Sprint intends to keep offering unlimited data to its iPhone users, even after the operator rolls out its faster LTE network later this year. Sprint CEO, Dan Hesse, confirmed the plans to CNet on Wednesday, saying “I’m not anticipating the unlimited plan would change by that point. That’s our distinctive differentiator.”
My colleague, Kevin Fitchard wasn’t overly impressed by sales numbers for Sprint’s iPhone — 1.5 million last quarter — but I view them a little differently. Verizon has nearly twice customer base of Sprint and sold roughly double the number of iPhones last quarter: 3.2 million. Based on that, I’d say that Sprint’s iPhone sales are at least proportionally comparable to its main CDMA rival. Still, others wonder why someone would buy a Sprint iPhone at all.
I just don't understand why anyone would buy an iPhone 4S on a CDMA network like Sprint unless it's a rural coverage thing…—
Jim Baker (@jnb65) April 25, 2012
My response to that was likely the same as Hesse’s would be: The unlimited data plan is a very likely factor, regardless of the slower 3G speeds. Jim Baker does raise a valid point on the speeds and responded back to me that most folks don’t hit their monthly caps anyway, so the “unlimited” benefit of Sprint’s plans is muted. Perhaps, but that may change as apps use more data and consumers turn to larger screened, high-resolution phones to stream video content.
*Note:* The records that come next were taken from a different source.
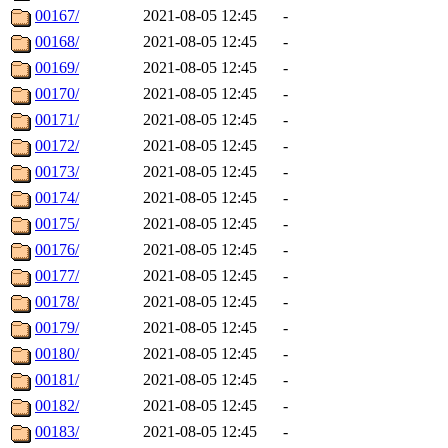
00167/
2021-08-05 12:45
-
00168/
2021-08-05 12:45
-
00169/
2021-08-05 12:45
-
00170/
2021-08-05 12:45
-
00171/
2021-08-05 12:45
-
00172/
2021-08-05 12:45
-
00173/
2021-08-05 12:45
-
00174/
2021-08-05 12:45
-
00175/
2021-08-05 12:45
-
00176/
2021-08-05 12:45
-
00177/
2021-08-05 12:45
-
00178/
2021-08-05 12:45
-
00179/
2021-08-05 12:45
-
00180/
2021-08-05 12:45
-
00181/
2021-08-05 12:45
-
00182/
2021-08-05 12:45
-
00183/
2021-08-05 12:45
-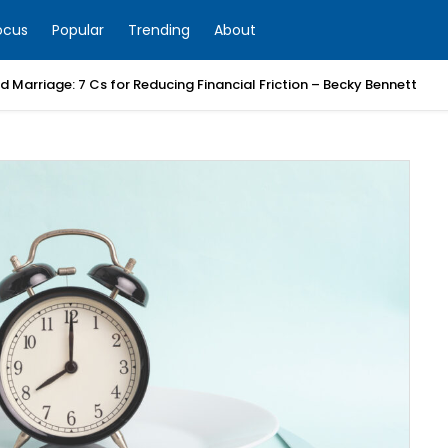
ocus
Popular
Trending
About
 Marriage: 7 Cs for Reducing Financial Friction – Becky Bennett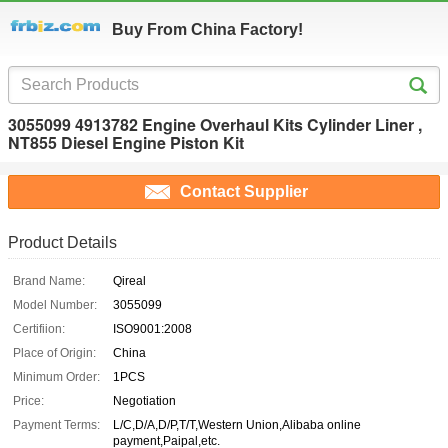
Buy From China Factory!
3055099 4913782 Engine Overhaul Kits Cylinder Liner ,
NT855 Diesel Engine Piston Kit
Contact Supplier
Product Details
Brand Name:
Qireal
Model Number:
3055099
Certifiion:
ISO9001:2008
Place of Origin:
China
Minimum Order:
1PCS
Price:
Negotiation
Payment Terms:
L/C,D/A,D/P,T/T,Western Union,Alibaba online
payment,Paipal,etc.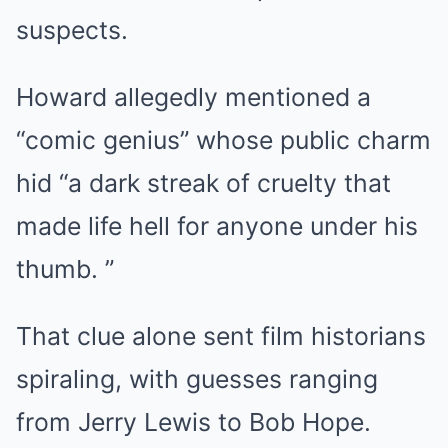
suspects.
Howard allegedly mentioned a
“comic genius” whose public charm
hid “a dark streak of cruelty that
made life hell for anyone under his
thumb. ”
That clue alone sent film historians
spiraling, with guesses ranging
from Jerry Lewis to Bob Hope.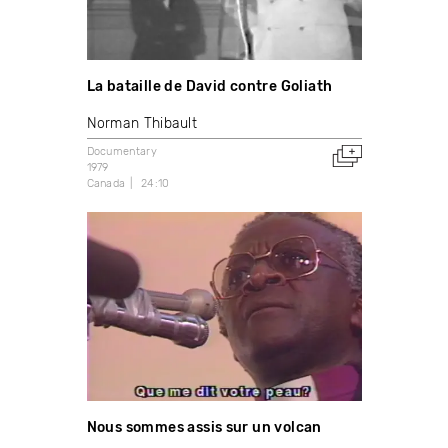
La bataille de David contre Goliath
Norman Thibault
Documentary
1979
Canada
24:10
Nous sommes assis sur un volcan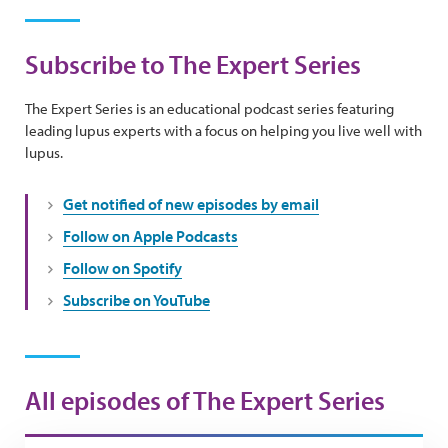
Subscribe to The Expert Series
The Expert Series is an educational podcast series featuring
leading lupus experts with a focus on helping you live well with
lupus.
Get notified of new episodes by email
Follow on Apple Podcasts
Follow on Spotify
Subscribe on YouTube
All episodes of The Expert Series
Regardless of what Baker and I think, current and potential Sprint customers will rejoice over Hesse’s confirmation that unlimited plans for the iPhone will continue into the LTE era. In a conversation with Kevin Fitchard, he noted that this really shouldn’t be a surprise. Sprint will gain network efficiencies with LTE in lieu of CDMA. Even though consumers will use the network more, it will be better equipped to handle greater demand.
Based on a TechHog article from earlier this month, Sprint had already confirmed that unlimited LTE plans would be available for the LG Viper, an Android handset, but if there was any doubt on the iPhone plans, you can dismiss it. And if Apple does offer an LTE iPhone for Sprint — which could be tricky because of the frequencies Sprint plans to use for its network — all of the U.S. operators will be competing more directly on price. I suspect Sprint will sell an even greater share of iPhones as compared to AT&T and Verizon at that point.